I reluctantly watched the HBO miniseries, Olive Kitteridge. The book on which the series is based is one of my favorite books. I have such a distinct image of Olive in my head, I didn’t know if I could deal with someone else’s perspective on Olive. But, I ended up liking the miniseries, although I felt like it should be called something like Olive “light” or “sort of” Olive since it covered—in my view anyway—just a narrow part of the Olive who was brought to life in the intertwining short stories by Elizabeth Strout.
One of the most poignant scenes in the book, which was not included in the television version, is in a story called “Basket of Trips.” In that story, Olive is at the house of a new widow, during the reception after the funeral for the woman’s husband. Near the end of the reception, the new widow asks Olive to go upstairs and to find the “basket of trips” and to throw it away. The basket in question is full of brochures that the woman and her husband had gathered to plan how they would celebrate his victory over illness, which never happened. Olive has the urge to reach out and touch this deeply grieving woman, but she cannot. That’s not who Olive is. That’s not what Olive does. She’s a crusty, hard-edged Maine woman, honed and shaped by her struggles with depression as well as the harsh Maine weather. Although she is capable of compassion, it is offered only occasionally.
As Olive shares the same space with this woman in deep grief, she just wants to reach out to touch her. Not embrace her or kiss her on the cheek or anything. Just touch her. But, she can’t. Because that’s not who Olive is. That’s not what Olive does.
She is stuck in a box. That box brings her a certain comfort of knowing who she is, and having those in her community know who she is. But, that box also constricts her and keeps her from trying even the smallest of new things.
I’ve been thinking of Olive Kitteridge a lot lately and not just because of the miniseries that bears her name.
At Old South, we are engaging in quite a few changes. We are in an experimental period in our governing structure. We are also experimenting with adding new and varying voices in worship. We are trying to break free of our “box,” of what is comfortable, familiar, safe, but can also be confining and suffocating.
These changes have, for the most part, been embraced and lived out in what can only be described as amazing ways. It’s truly been stunning, and perhaps more so, since we share that very same harsh climate—through weather and culture—as Olive Kitteridge. People are doing new things and trying new things.
One man, who earlier this year referred to himself as the “Moses” of Old South (okay with being a leader, but not okay with the public speaking aspect of being a leader) is now reading psalms during worship and leading the call to worship on a regular basis. Other people are also trying new things—leading the children’s story, offering the pastoral prayer, singing in the choir, or serving communion.
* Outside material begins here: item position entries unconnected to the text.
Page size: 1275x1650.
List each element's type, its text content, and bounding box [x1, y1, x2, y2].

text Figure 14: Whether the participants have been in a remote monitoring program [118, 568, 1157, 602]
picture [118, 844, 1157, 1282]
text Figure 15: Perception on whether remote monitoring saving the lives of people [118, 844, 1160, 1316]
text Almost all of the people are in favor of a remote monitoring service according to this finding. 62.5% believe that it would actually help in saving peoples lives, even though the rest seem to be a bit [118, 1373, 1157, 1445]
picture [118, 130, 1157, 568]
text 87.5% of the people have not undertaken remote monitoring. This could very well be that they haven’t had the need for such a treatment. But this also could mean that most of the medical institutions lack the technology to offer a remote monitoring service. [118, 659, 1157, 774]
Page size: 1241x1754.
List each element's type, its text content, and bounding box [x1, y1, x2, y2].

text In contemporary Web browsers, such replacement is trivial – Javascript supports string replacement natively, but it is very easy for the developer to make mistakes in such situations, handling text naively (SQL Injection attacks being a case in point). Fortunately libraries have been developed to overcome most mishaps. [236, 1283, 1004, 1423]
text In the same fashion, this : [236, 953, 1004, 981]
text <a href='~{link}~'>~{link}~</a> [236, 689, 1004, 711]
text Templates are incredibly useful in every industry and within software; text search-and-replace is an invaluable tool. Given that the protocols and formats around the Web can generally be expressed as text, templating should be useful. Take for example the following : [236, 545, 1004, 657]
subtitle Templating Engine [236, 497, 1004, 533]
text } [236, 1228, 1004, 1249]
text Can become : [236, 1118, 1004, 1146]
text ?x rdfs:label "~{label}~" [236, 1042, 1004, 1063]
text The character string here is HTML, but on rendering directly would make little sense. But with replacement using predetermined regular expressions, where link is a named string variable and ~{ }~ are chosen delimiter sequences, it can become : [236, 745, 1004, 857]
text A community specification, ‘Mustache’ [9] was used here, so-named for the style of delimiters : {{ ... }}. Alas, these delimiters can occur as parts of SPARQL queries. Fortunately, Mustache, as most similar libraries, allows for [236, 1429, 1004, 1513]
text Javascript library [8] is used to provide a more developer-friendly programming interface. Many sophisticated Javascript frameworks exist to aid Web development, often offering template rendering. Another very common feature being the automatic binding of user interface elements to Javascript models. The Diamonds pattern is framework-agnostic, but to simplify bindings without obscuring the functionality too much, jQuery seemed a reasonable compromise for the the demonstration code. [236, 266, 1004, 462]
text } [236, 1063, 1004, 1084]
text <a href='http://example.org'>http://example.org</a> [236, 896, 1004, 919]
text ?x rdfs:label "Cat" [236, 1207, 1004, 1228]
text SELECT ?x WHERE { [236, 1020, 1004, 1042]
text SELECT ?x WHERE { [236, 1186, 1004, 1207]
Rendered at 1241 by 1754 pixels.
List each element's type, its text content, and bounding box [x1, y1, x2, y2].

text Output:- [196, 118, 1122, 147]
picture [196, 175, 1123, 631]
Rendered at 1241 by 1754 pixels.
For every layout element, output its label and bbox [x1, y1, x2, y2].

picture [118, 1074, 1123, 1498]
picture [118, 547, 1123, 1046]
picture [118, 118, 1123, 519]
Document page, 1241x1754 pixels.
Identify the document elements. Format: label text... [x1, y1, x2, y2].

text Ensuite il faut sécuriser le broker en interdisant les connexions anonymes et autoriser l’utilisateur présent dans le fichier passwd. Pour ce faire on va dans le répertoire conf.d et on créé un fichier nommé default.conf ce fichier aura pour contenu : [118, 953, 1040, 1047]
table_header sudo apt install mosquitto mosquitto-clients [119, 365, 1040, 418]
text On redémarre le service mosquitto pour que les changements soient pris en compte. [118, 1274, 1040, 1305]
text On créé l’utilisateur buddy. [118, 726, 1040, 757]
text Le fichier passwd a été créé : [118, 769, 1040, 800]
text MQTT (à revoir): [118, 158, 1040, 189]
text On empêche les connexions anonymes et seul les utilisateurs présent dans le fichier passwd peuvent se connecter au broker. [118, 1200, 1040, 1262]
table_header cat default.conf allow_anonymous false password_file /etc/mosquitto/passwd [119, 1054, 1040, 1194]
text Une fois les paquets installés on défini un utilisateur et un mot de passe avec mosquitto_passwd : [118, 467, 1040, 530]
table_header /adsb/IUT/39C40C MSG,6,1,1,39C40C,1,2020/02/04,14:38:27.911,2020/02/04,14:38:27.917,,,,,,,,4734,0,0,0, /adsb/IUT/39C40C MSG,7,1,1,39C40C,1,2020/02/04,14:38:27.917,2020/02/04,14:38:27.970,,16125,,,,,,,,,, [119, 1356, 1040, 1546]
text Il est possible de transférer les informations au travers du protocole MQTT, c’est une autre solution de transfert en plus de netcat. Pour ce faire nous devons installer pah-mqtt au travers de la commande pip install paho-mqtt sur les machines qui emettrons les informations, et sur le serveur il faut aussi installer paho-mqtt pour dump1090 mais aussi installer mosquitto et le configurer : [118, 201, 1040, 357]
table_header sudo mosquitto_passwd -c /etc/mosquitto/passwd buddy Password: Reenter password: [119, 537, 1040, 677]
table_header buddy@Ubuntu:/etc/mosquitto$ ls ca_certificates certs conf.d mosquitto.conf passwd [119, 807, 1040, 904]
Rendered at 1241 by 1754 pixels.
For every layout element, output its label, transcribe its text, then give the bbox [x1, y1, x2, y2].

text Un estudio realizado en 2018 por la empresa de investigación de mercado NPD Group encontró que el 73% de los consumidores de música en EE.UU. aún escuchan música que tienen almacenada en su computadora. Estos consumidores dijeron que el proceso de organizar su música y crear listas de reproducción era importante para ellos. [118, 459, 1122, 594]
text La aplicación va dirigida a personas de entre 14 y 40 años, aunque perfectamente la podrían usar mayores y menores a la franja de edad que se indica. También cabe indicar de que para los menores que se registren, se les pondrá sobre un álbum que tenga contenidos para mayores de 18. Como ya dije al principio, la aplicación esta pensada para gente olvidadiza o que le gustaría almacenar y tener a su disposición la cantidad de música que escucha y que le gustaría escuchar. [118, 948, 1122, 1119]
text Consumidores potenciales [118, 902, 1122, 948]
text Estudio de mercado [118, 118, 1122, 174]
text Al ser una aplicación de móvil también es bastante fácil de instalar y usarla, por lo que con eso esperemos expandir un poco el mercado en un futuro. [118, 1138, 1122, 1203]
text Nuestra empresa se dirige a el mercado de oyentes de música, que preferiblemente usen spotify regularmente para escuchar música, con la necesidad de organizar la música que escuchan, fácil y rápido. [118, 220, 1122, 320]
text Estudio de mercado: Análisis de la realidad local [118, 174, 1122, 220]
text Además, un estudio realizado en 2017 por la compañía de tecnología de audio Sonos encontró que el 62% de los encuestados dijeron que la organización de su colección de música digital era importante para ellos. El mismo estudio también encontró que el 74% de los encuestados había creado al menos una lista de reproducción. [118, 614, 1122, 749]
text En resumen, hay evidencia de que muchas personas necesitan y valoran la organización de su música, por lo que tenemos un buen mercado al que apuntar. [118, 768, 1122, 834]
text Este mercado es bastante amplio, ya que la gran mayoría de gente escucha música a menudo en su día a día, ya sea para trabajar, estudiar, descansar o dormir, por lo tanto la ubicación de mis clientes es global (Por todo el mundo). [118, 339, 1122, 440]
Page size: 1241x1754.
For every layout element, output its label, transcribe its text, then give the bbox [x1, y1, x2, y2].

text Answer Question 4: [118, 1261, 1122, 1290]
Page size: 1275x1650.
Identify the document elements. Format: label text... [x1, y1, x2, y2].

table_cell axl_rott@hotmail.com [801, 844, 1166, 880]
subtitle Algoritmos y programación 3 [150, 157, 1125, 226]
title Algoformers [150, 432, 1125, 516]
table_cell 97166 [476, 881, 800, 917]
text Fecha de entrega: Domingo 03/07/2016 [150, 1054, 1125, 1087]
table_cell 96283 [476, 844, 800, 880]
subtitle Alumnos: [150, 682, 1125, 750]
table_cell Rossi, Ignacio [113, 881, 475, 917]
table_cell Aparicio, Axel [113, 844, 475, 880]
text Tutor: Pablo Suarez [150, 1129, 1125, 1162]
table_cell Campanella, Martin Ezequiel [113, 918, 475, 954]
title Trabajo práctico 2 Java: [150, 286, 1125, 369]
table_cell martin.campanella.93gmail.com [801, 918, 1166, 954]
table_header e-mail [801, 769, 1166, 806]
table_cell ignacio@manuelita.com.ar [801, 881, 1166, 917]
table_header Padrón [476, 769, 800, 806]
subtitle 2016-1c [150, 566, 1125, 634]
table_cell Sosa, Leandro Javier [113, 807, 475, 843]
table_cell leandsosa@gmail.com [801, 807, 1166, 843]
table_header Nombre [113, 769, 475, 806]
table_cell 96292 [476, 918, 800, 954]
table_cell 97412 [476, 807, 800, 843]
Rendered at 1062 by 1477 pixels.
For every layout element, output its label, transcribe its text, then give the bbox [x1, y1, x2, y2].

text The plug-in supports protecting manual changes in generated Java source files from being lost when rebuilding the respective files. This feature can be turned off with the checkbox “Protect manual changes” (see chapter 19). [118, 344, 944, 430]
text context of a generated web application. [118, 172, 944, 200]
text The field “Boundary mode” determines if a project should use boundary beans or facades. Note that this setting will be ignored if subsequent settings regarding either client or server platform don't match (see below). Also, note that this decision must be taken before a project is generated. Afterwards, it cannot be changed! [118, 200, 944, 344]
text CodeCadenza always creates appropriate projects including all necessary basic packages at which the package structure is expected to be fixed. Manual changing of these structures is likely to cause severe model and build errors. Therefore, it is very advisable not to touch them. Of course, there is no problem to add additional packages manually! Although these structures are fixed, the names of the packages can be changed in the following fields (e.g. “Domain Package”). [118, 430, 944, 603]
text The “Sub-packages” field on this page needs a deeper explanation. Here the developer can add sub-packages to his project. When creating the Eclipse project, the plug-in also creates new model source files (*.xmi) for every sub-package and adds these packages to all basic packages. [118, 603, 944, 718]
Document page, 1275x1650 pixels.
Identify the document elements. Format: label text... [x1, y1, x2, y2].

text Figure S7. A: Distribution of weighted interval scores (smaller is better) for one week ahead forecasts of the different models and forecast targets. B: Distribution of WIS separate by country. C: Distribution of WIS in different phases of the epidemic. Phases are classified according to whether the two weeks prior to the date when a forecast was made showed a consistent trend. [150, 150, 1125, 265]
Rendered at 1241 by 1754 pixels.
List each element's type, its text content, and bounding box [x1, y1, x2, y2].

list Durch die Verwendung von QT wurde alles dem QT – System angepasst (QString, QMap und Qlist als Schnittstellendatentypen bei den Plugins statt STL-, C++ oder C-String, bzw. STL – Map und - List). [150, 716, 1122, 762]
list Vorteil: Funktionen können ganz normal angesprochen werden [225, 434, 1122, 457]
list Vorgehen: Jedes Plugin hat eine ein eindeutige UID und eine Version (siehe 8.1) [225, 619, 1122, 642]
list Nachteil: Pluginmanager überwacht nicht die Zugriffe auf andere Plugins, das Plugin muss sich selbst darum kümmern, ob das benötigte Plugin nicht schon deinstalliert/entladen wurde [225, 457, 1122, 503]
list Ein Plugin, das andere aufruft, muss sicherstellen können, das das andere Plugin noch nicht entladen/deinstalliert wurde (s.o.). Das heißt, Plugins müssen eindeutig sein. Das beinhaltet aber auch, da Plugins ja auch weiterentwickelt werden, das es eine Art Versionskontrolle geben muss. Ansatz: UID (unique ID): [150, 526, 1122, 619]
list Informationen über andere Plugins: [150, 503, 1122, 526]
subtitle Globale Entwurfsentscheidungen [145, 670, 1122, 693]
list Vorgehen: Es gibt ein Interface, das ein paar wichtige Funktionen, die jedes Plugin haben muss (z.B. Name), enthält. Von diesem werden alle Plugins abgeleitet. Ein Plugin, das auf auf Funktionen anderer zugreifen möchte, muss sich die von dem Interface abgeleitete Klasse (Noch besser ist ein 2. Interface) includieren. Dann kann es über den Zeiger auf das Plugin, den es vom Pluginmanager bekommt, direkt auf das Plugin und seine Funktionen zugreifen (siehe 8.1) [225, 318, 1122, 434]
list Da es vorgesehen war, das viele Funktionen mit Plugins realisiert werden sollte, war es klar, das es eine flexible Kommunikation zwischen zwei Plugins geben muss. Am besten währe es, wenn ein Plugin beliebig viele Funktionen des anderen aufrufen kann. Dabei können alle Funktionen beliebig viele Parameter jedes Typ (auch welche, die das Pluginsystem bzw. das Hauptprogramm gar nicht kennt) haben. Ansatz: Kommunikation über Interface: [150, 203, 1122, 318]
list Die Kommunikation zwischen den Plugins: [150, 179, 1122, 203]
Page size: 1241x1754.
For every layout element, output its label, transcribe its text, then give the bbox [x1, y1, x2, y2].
It’s not a completely life-altering thing—at least not yet—but there is now a discernable sense of new life in our midst. Worship, though not dramatically different than before, feels more Spirit-filled. More people are smiling. More people are staying after worship to enjoy fellowship. People are clearly feeling good about our gathering together, for worship and meetings.
Long-time mainliners are not exactly known for being excited about significant changes, and there are certainly a few at Old South who are not enthusiastic about the changes that are taking place. Change isn’t easy, but once it gets going, it’s hard to stop. There is a life to it that goes beyond the individuals who are embracing the changes and making them real—the movement of the Holy Spirit in our midst.
I’m not at all sure where this is all going to go, and I think that’s just about right. I’m increasingly finding that my place in this congregation is as a sort of guide, rather than leader. My job is to tap into what I’m seeing and feeling and experiencing and to help to guide us all into more meaningful ways of being together, as we seek to be a community of faith, as we seek to be transformed by the Gospel of Christ—sometimes even when we are drawn out of our familiar and comfortable roles. But, finding that, in church, we can try out those new things, can answer those new calls, and discover a new sense of security, safety grounded in faith rather than in old, familiar societal roles.
It’s too bad Olive didn’t have church, a place where she could practice living out small acts of kindness, stretching out beyond her well-defined role. It’s tough to live out one’s entire adulthood as one particular person. When church is working well, there’s a way of accepting that change is part of the experience. And, to find in those changes, new and wonderful gifts and talents—even the gift of reaching out to another, offering connection, compassion, love.